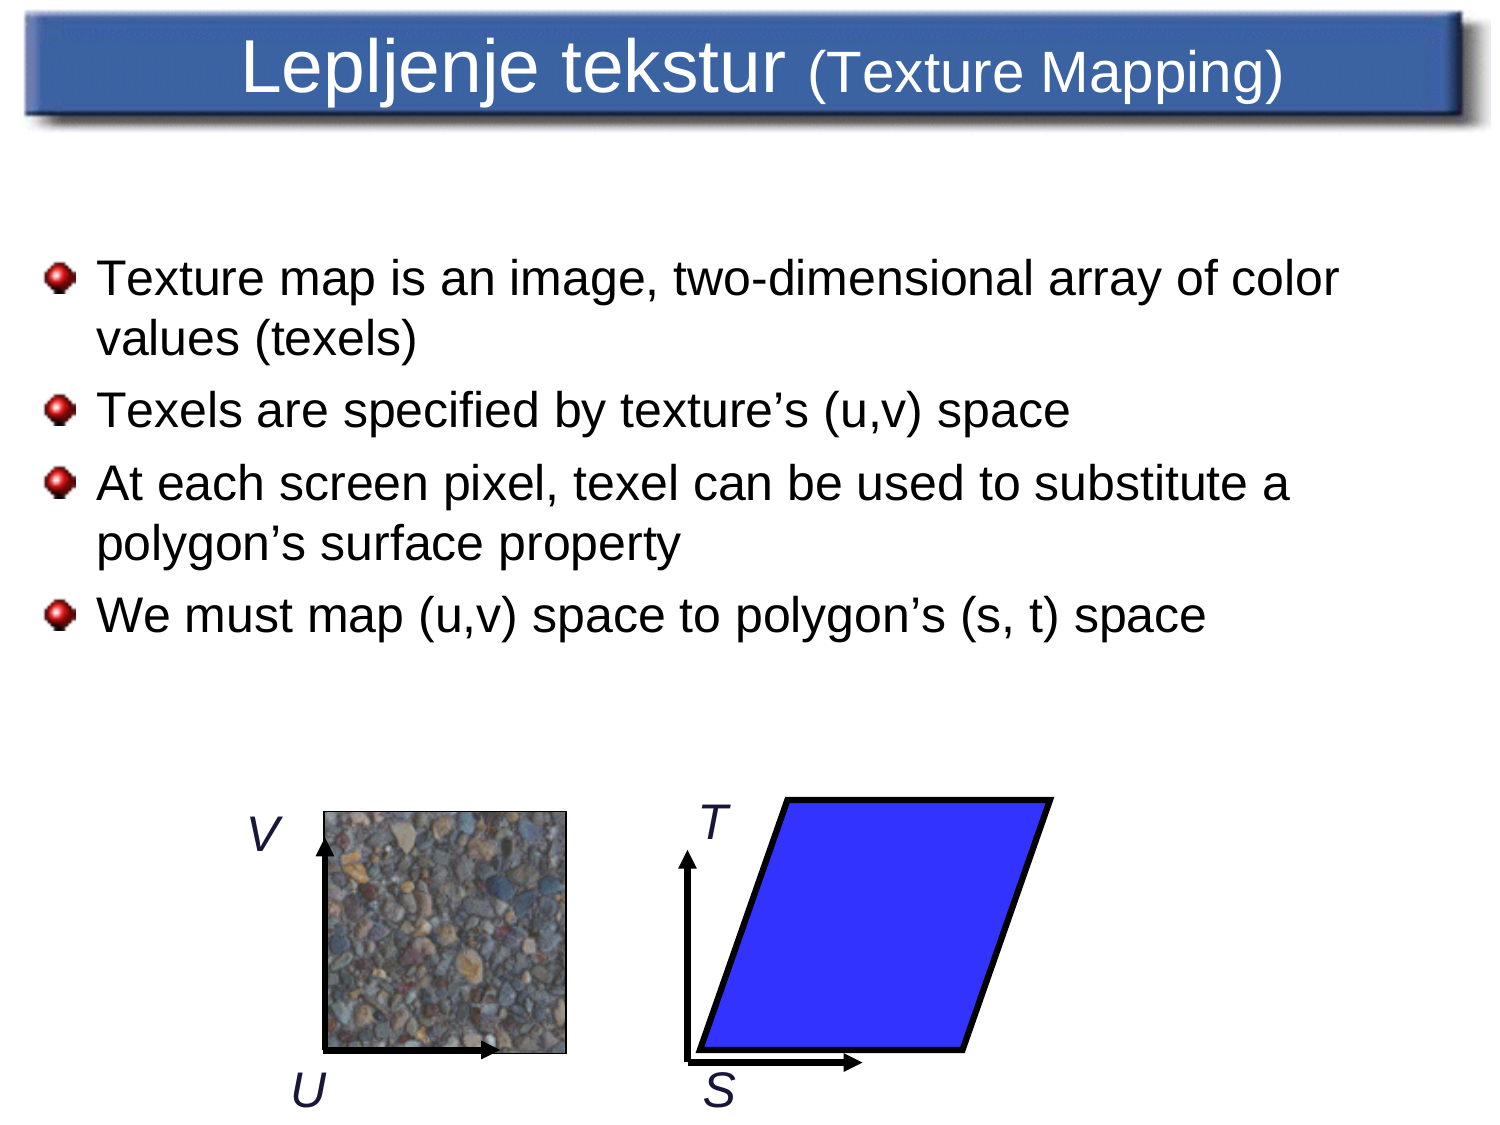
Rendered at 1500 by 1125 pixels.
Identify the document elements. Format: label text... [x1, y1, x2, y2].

text_box [700, 799, 1051, 1051]
text_box T [682, 781, 743, 857]
picture [324, 812, 566, 1053]
list Texture map is an image, two-dimensional array of color values (texels) Texels are specified by texture’s (u,v) space At each screen pixel, texel can be used to substitute a polygon’s surface property We must map (u,v) space to polygon’s (s, t) space [24, 237, 1401, 1000]
picture [23, 8, 1491, 135]
text_box V [230, 793, 294, 870]
text_box U [275, 1049, 342, 1125]
title Lepljenje tekstur (Texture Mapping) [24, 0, 1500, 126]
text_box S [687, 1062, 751, 1125]
text_box S [691, 1049, 751, 1059]
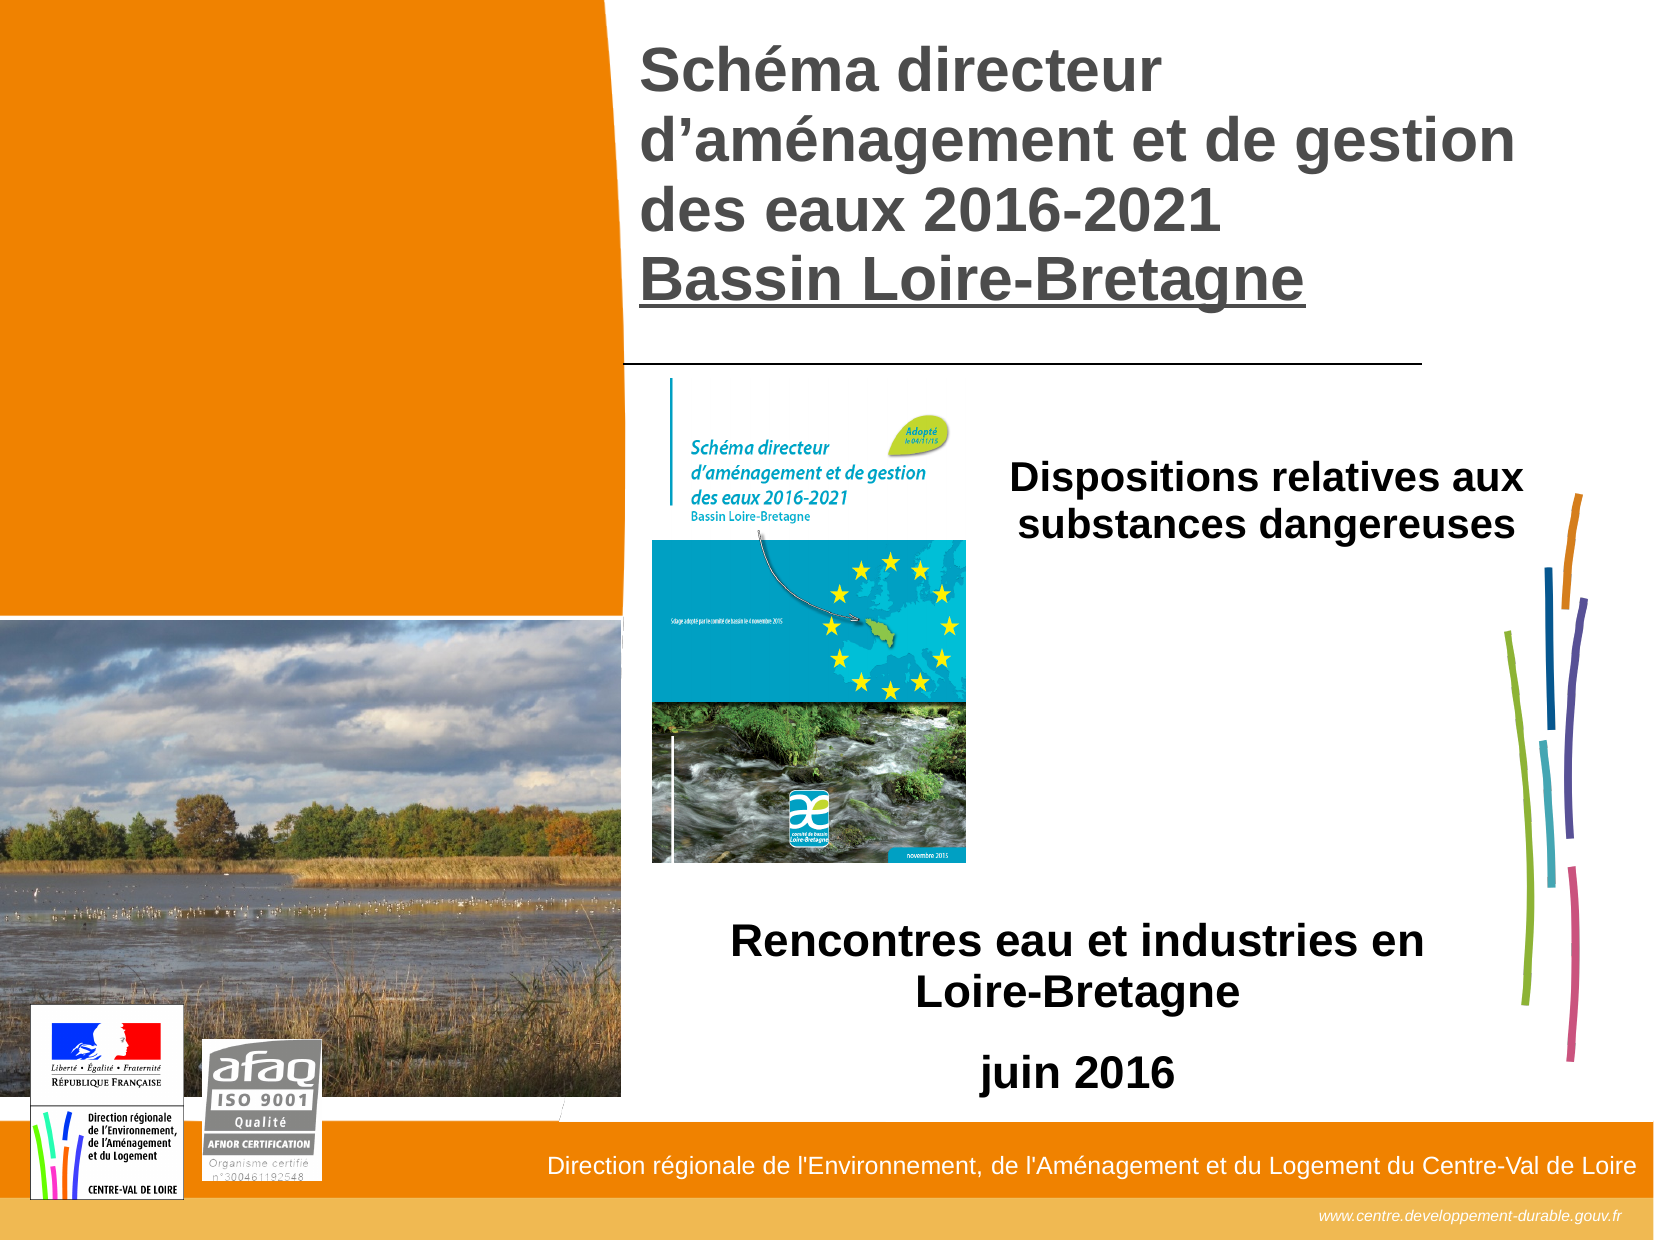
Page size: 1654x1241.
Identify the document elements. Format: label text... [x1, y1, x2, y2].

title Schéma directeur d’aménagement et de gestion des eaux 2016-2021 Bassin Loire-Bretagne [639, 0, 1584, 350]
subtitle Rencontres eau et industries en Loire-Bretagne juin 2016 [684, 884, 1472, 1130]
text_box Dispositions relatives aux substances dangereuses [986, 377, 1548, 623]
picture [0, 0, 1654, 1240]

## STATED GOAL
Extract every line of the listing above word for word, leaving out the pictures.

## TASK RESPONSE
Rendered at 1500 by 1125 pixels.
Identify the document elements. Format: label text... [x1, y1, x2, y2].

text_box [700, 799, 1051, 1051]
text_box T [682, 781, 743, 857]
picture [324, 812, 566, 1053]
list Texture map is an image, two-dimensional array of color values (texels) Texels are specified by texture’s (u,v) space At each screen pixel, texel can be used to substitute a polygon’s surface property We must map (u,v) space to polygon’s (s, t) space [24, 237, 1401, 1000]
picture [23, 8, 1491, 135]
text_box V [230, 793, 294, 870]
text_box U [275, 1049, 342, 1125]
title Lepljenje tekstur (Texture Mapping) [24, 0, 1500, 126]
text_box S [687, 1062, 751, 1125]
text_box S [691, 1049, 751, 1059]
Page size: 1654x1241.
Identify the document elements. Format: label text... [x1, y1, x2, y2].

title Schéma directeur d’aménagement et de gestion des eaux 2016-2021 Bassin Loire-Bretagne [639, 0, 1584, 350]
subtitle Rencontres eau et industries en Loire-Bretagne juin 2016 [684, 884, 1472, 1130]
text_box Dispositions relatives aux substances dangereuses [986, 377, 1548, 623]
picture [0, 0, 1654, 1240]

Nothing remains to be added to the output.